One-Time Project vs. Ongoing Content
A website launch is typically a one-time copywriting project — the core pages get written once. But most active websites need copy on an ongoing basis afterward: new landing pages for campaigns, blog or resource content, and periodic refreshes as messaging, offers, or the business itself evolves. Some copywriters and agencies offer this as an ongoing retainer; others simply quote new projects as they come up. Budgeting only for the initial launch and not for what comes after is a common planning gap.
How to Get an Accurate Quote
The only way to get a number you can actually trust is to get specific about scope before you ask for a price.

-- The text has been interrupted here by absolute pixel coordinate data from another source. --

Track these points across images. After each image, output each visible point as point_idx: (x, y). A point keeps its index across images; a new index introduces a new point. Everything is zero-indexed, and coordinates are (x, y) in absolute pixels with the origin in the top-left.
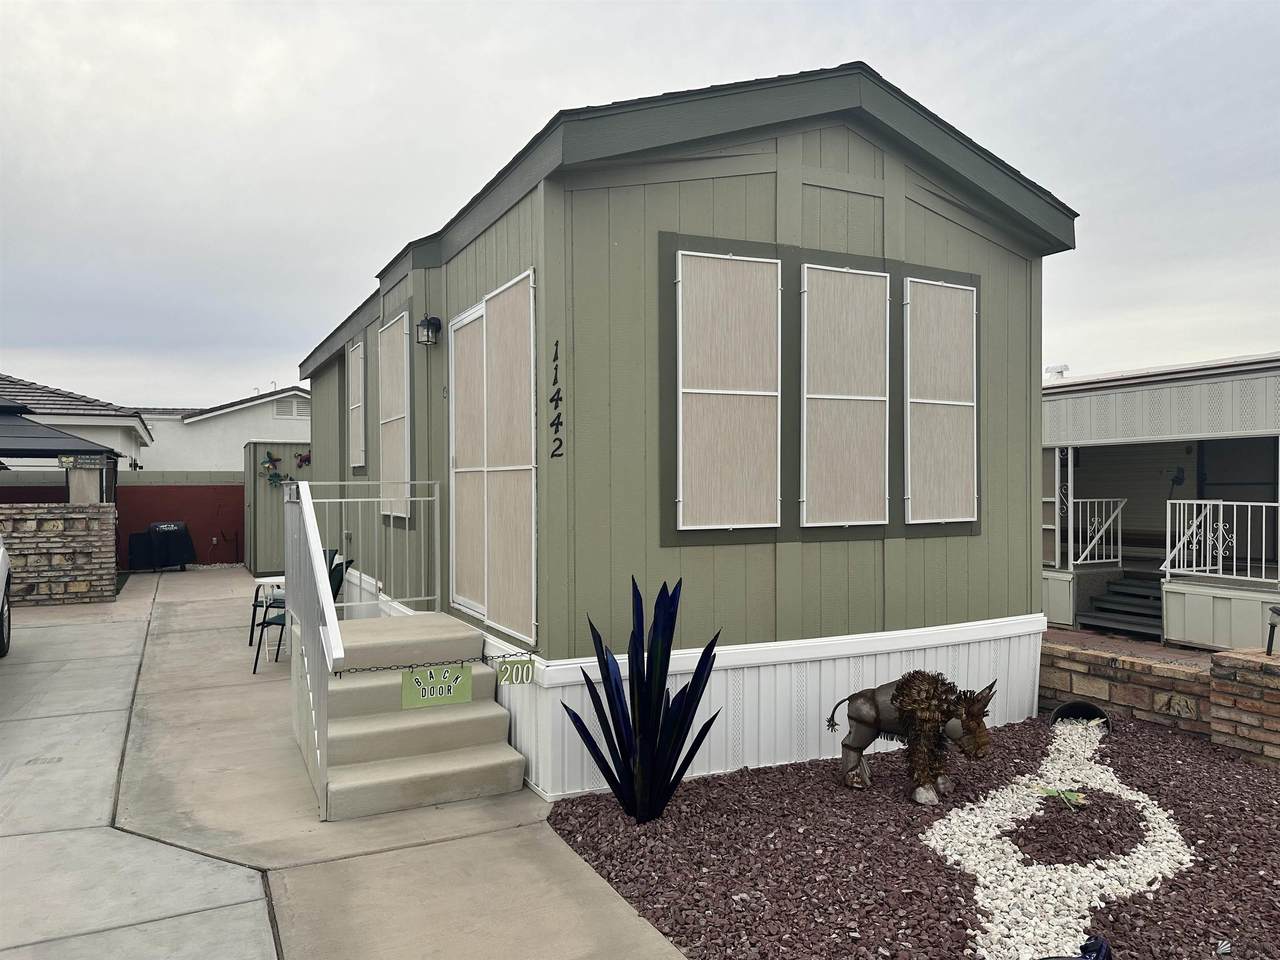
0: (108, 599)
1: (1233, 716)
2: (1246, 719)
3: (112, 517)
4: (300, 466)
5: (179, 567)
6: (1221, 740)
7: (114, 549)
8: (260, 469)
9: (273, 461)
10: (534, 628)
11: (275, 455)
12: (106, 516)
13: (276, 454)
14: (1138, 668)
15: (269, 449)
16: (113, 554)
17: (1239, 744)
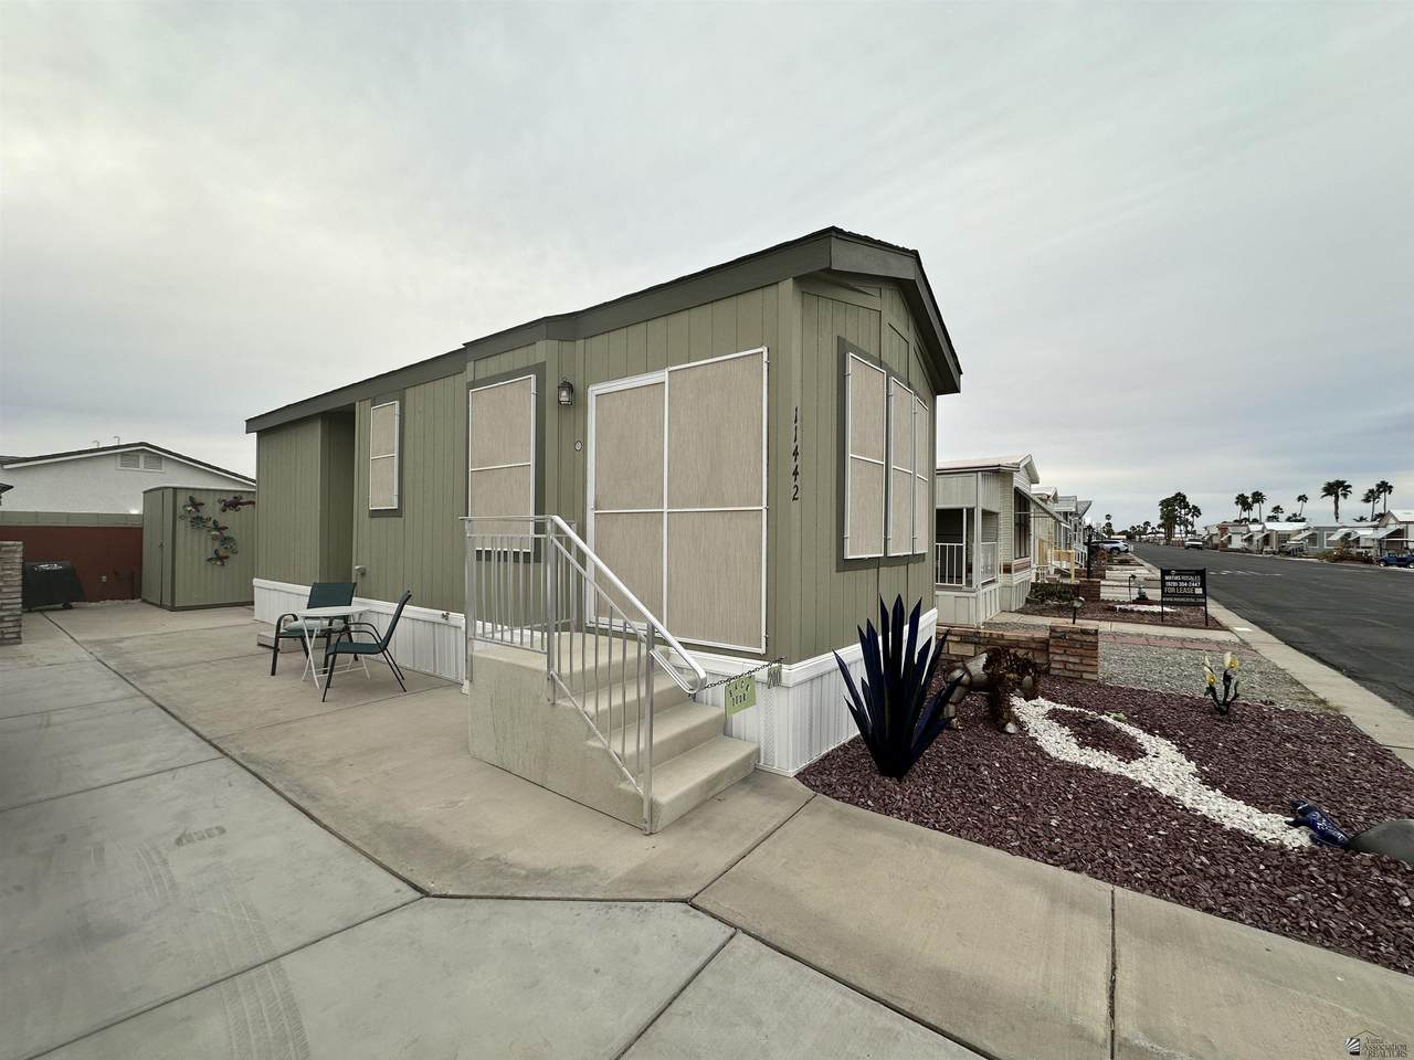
0: (12, 641)
1: (1064, 658)
2: (1071, 659)
3: (18, 555)
4: (224, 511)
5: (60, 606)
6: (1057, 672)
7: (20, 589)
8: (180, 511)
9: (196, 505)
10: (764, 640)
11: (198, 500)
12: (11, 555)
13: (198, 498)
14: (995, 636)
15: (191, 494)
16: (19, 595)
17: (1067, 674)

At minimum, be ready to answer:
- How many pages need copy, and roughly what’s on each one?
- Is this copy alone, or bundled with design and development?
- Does the project include research and messaging strategy, or purely drafting from a brief you provide?
- How many rounds of revision are included?
- Is this a one-time project, or do you want ongoing content included?
A vague brief produces vague, hard-to-compare quotes. Ask two or three providers the same scoped questions, the same way you would when comparing website design quotes, and you’ll get numbers you can genuinely hold up against each other.
For more on planning and pricing a website project overall, visit our copywriting overview.
Common Questions
Is it cheaper to write website copy myself than to hire it out?
In direct dollar terms, usually yes — the main cost of writing it yourself is your own time and, potentially, a modest AI tool subscription, rather than a project fee. Whether that’s actually the better choice depends on how much your time is worth, how comfortable you are with persuasive writing, and how much a stronger, professionally written page might be worth in results you can’t easily put a number on in advance.
Does copywriting cost extra on top of website design, or is it included?
It depends on the provider. Some web design quotes bundle a baseline level of content into the overall price; others treat copywriting as a separate line item with its own scope and cost. Ask explicitly what’s included before assuming either way.
Why do copywriting quotes for what looks like the same project vary so much?
Because scope rarely means the same thing twice. One quote might include audience research, brand voice development, and several rounds of revision. Another might assume you’re supplying a detailed brief and offer one round of light editing. Ask for a breakdown, not just a total, before comparing numbers.
Is per-word pricing better than per-project pricing?
Neither is inherently better — they carry different risks. Per-word pricing can incentivize length over quality if you’re not careful about scope. Per-project pricing rewards efficiency but requires a clearly defined scope upfront so neither side is surprised later. What matters more than the model is whether the scope and expectations are spelled out clearly.
Does industry or niche affect how much website copywriting costs?
Often, yes. Specialized or regulated industries — like finance, healthcare, or legal — commonly cost more to write for, since they typically require deeper research and more careful, compliance-aware language, along with additional review. A simple local-service business page generally requires less of that overhead.